*** Opening Supplied records ***
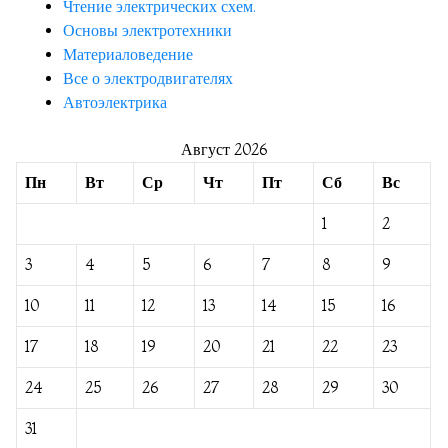
Чтение электрических схем.
Основы электротехники
Материаловедение
Все о электродвигателях
Автоэлектрика
Август 2026
Пн
Вт
Ср
Чт
Пт
Сб
Вс
1
2
3
4
5
6
7
8
9
10
11
12
13
14
15
16
17
18
19
20
21
22
23
24
25
26
27
28
29
30
31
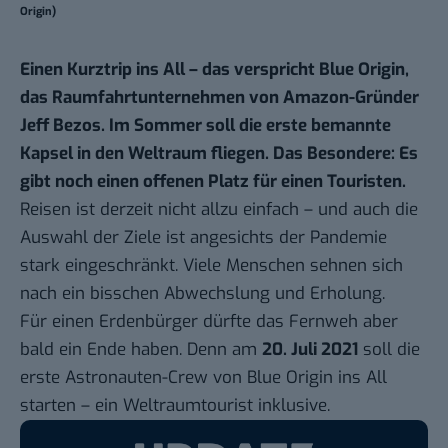
Origin)
Einen Kurztrip ins All – das verspricht Blue Origin,
das Raumfahrtunternehmen von Amazon-Gründer
Jeff Bezos. Im Sommer soll die erste bemannte
Kapsel in den Weltraum fliegen. Das Besondere: Es
gibt noch einen offenen Platz für einen Touristen.
Reisen ist derzeit nicht allzu einfach – und auch die
Auswahl der Ziele ist angesichts der Pandemie
stark eingeschränkt. Viele Menschen sehnen sich
nach ein bisschen Abwechslung und Erholung.
Für einen Erdenbürger dürfte das Fernweh aber
bald ein Ende haben. Denn am
20. Juli 2021
soll die
erste Astronauten-Crew von Blue Origin ins All
starten – ein Weltraumtourist inklusive.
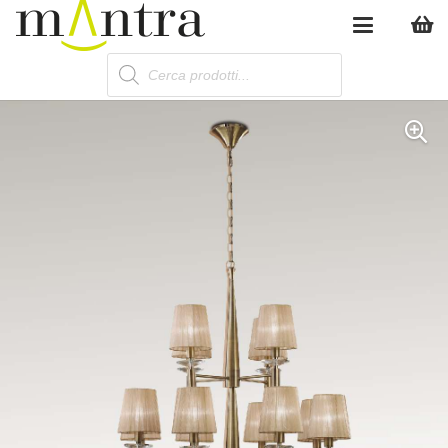
Products
search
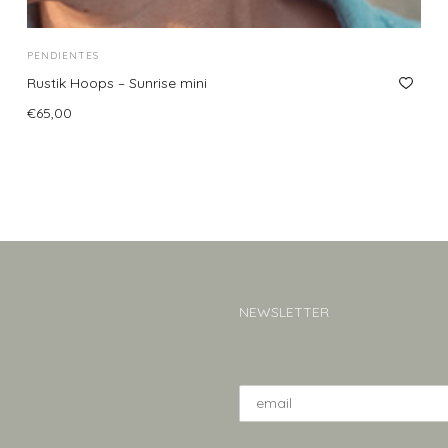
PENDIENTES
Rustik Hoops – Sunrise mini
€
65,00
Leer más
NEWSLETTER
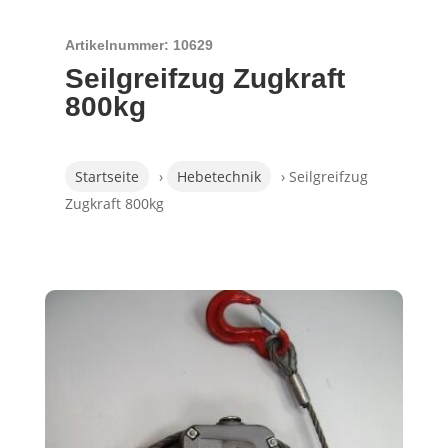
Artikelnummer: 10629
Seilgreifzug Zugkraft
800kg
Startseite
›
Hebetechnik
› Seilgreifzug
Zugkraft 800kg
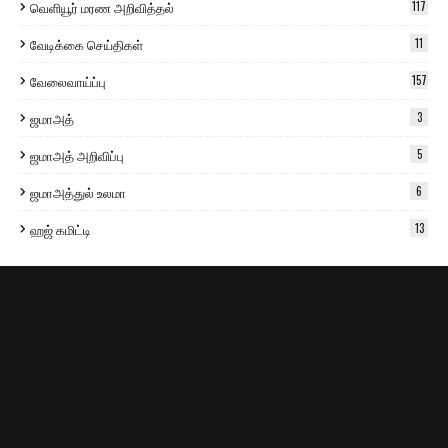
வெளியூர் மரண அறிவித்தல்
117
வேடிக்கை செய்திகள்
11
வேலைவாய்ப்பு
157
ஜமாஅத்
3
ஜமாஅத் அறிவிப்பு
5
ஜமாஅத்துல் உலமா
6
ஹஜ் கமிட்டி
13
*** Closing Supplied records ***
§ **Aim of the task**
Wherever the string "Blue" appears in the data above, report the whole line.

§ **Output**
Einen Kurztrip ins All – das verspricht Blue Origin,
erste Astronauten-Crew von Blue Origin ins All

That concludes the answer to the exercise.